T H Kuru, C Tulea, T Simpfendörfer, V Popeneciu, M Roethke, B A Hadaschik, M Hohenfellner
Der Urologe. Ausg. A 2012, 51 (1): 50-6

BACKGROUND: A key challenge for prostate cancer (PC) therapy is to exactly diagnose tumor lesions. In this context we describe a new stereotactic prostate biopsy system, which integrates pre-interventional MRI with peri-interventional ultrasound for targeted perineal prostate biopsies. Furthermore, the novel system allows exact documentation of biopsies in three dimensions.

PATIENTS AND METHODS: Stereotactic biopsy was performed in 50 consecutive men with suspicion of PC [median age 67 years (42-77), mean PSA 8.9±6.8 ng/ml, and mean prostate volume 51±23.7 ml]. Twenty-five of these patients (50%) had already had a negative transrectal ultrasound (TRUS)-guided biopsy. All men underwent multiparametric, contrast-enhanced 3T MRI without endorectal coil. Suspicious lesions were marked before the obtained data were transferred to a novel stereotactic biopsy system. Using a custom-made biplane TRUS probe mounted on a stepper, 3-D ultrasound data were generated and fused with the MRI. As a result, suspicious MRI lesions were superimposed onto the TRUS data. Next, 3-D biopsy planning was performed including systematic biopsies from the peripheral zone of the prostate. According to local standards patients were treated with perioperative quinolone antibiotics and applied a rectal enema the evening before the procedure. Perineal biopsies were taken under live US imaging, and the location of each biopsy was documented in an individual 3-D model. Feasibility, safety, target registration error, and cancer detection were evaluated.

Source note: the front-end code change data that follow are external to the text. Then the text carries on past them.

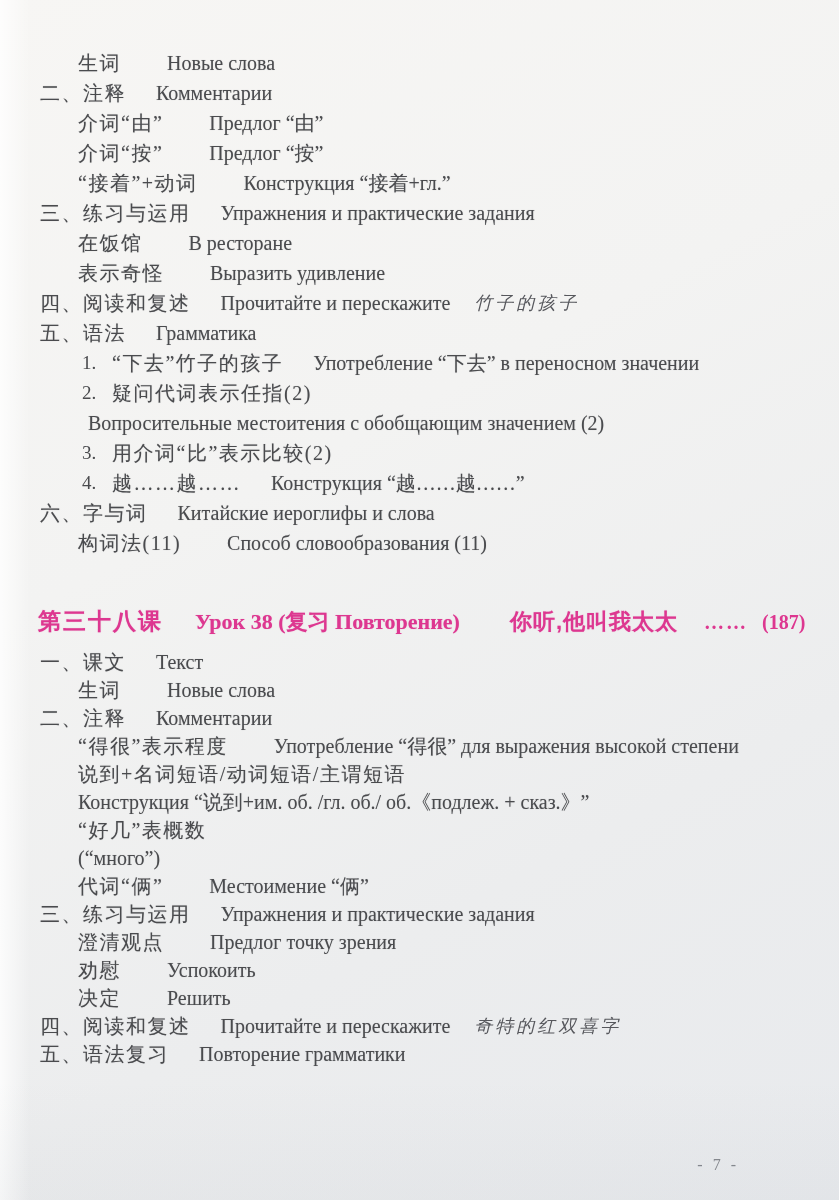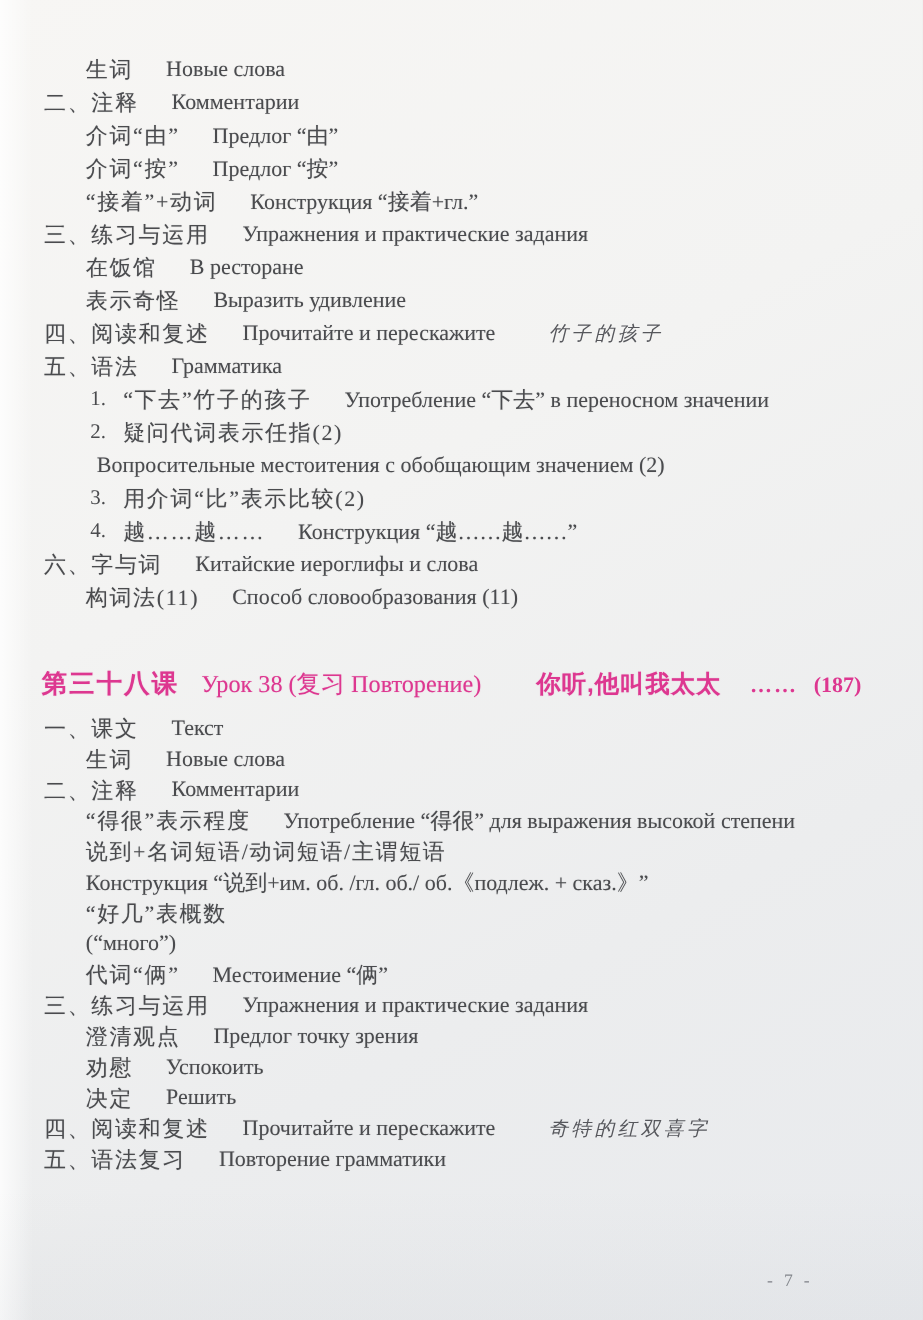--- a/index.html
+++ b/index.html
@@ -30,7 +30,7 @@
   .row { height:30px; display:flex; align-items:center; white-space:nowrap; }
   #toc-bottom .row { height:28px; }
   .indent1 { margin-left:0; }
-  .indent2 { margin-left:38px; }
+  .indent2 { margin-left:38px;gap:16px; }
   .indent3 { margin-left:42px; }
   .indent4 { margin-left:48px; }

RESULTS: The median number of biopsies taken per patient was 24 (12-36). In 27 men of the initial cohort of 50 consecutive patients presented here, biopsy samples showed PC (54%). In patients undergoing their first biopsy, cancerous lesions were diagnosed in 13 of 19 patients (68%). The result was positive in 36% of men undergoing a re-biopsy without previous cancer diagnosis (9/25). A positive correlation between MRI findings and histopathology was found in 72%. In MRI lesions marked as highly suspicious, the tumor detection rate was 100% (13/13). Looking at single cores from highly suspicious lesions, 40 of 75 (53%) biopsies were positive. The target registration error of the first 1,159 biopsy cores was 1.7 mm. Regarding adverse effects, one patient experienced urinary retention and one patient a perineal hematoma. Urinary tract infections did not occur.

CONCLUSION: Perineal stereotactic prostate biopsies guided by the combination of MRI and ultrasound allow effective examination of suspicious MRI lesions. Each biopsy core taken is documented accurately for its location in 3-D enabling MRI validation and tailored treatment planning. The morbidity of the procedure was minimal.